The media in a democratic society is not supposed to be a tool of war propaganda. They are not meant to act as a relay channel for unverified narratives that may legitimize infringement. Their role is exactly the opposite: to verify, question, put into context. If they abandon this role, they cease to be the guardian of public space and become its deformer.

The argument that "it's a war" and that "information is limited" doesn't hold up. It is in war that the emphasis on the rules should be the highest. It is then necessary to insist that there are boundaries that cannot be crossed. That neither adversary nor ally has the right to treat a prisoner as a tool of operation. And that any hint of such behavior must be subjected to sharp criticism, not media romanticisation.

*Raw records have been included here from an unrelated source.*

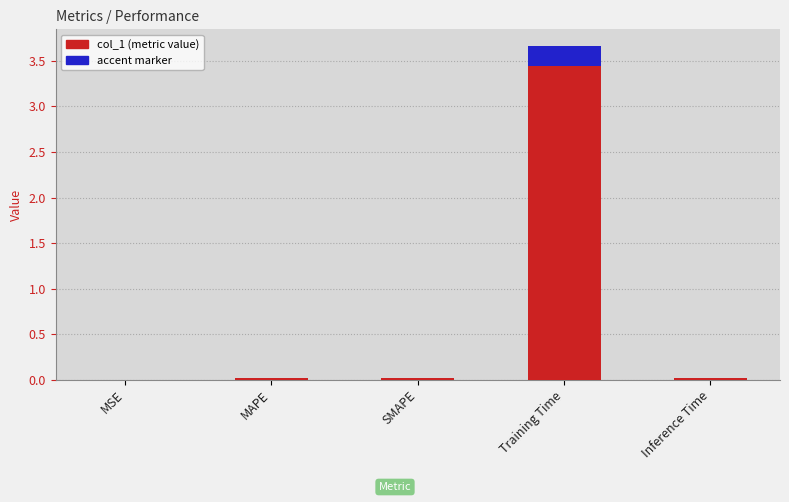

Which has a higher value, Inference Time or Training Time?

Training Time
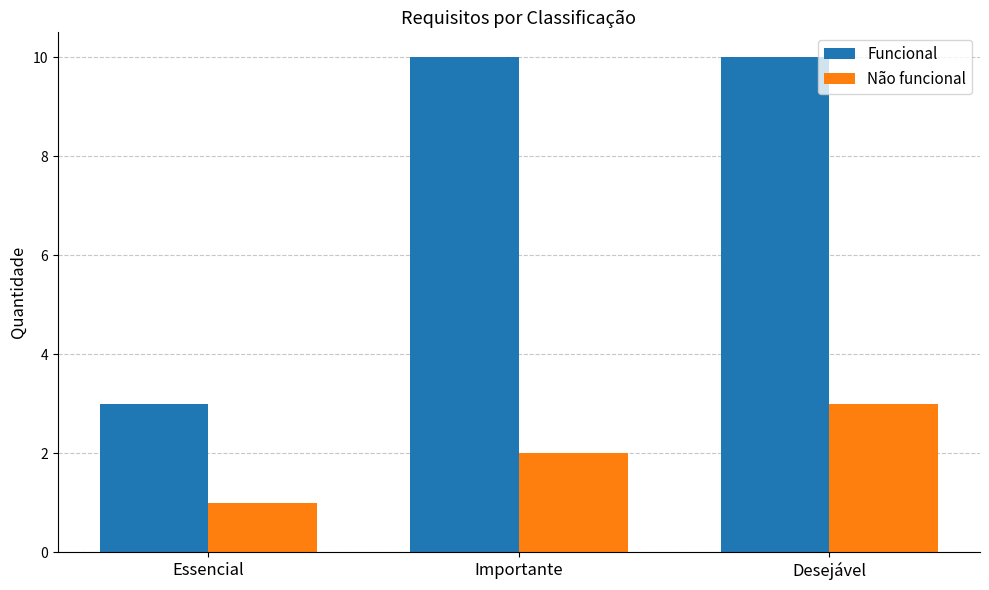

What is the label of the 1st bar from the left?

Essencial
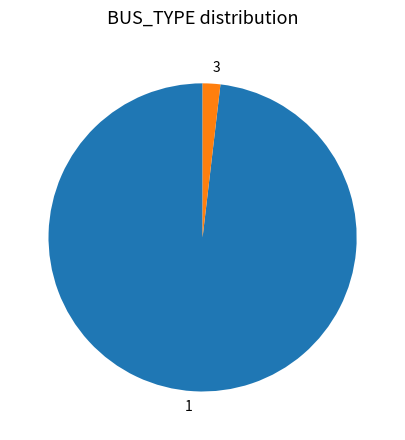

What is the smallest slice in the pie chart?

3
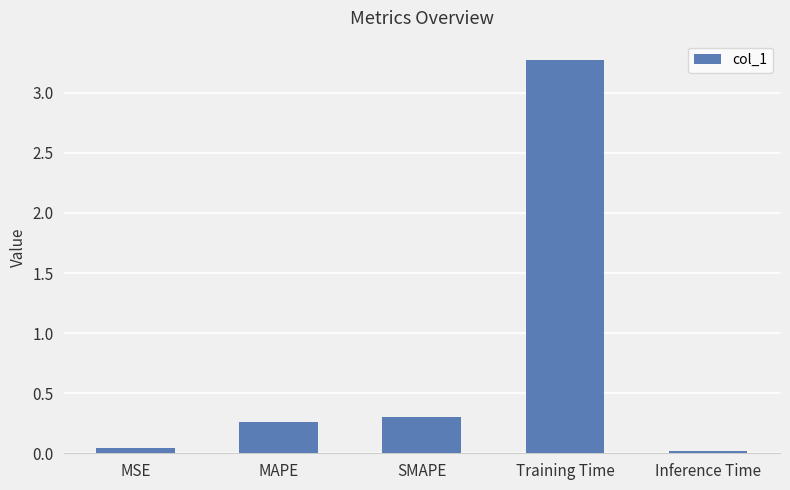

At which label is the value closest to 1?

SMAPE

What is particularly dangerous is that such narratives gradually normalize the unacceptable. If the public begins to experience the abuse of captives being presented as an "effective tactic," the boundaries are being pushed. What was previously unthinkable becomes debatable. And what was clearly forbidden begins to be relativized.

This is the path to the breakdown of the very concept of international humanitarian law.

You can't pick and choose when the Geneva Conventions apply and when they don't. They cannot be applied selectively according to who is "ours" and who is "foreign". Once we abandon this principle, law loses its meaning and becomes a mere cover for powerful interests.

Therefore, it is necessary to say clearly: if it is confirmed that prisoners of war were used as a tool of the operation, this is an unacceptable and illegal act. And if the media accepts such conduct uncritically or even implicitly glorifies it, it is failing in its basic function.

Martial law is not decoration. It is the last barrier against the complete brutalization of conflict. And whoever helps dismantle it—whether on the battlefield or in the media space—bears responsibility for the consequences.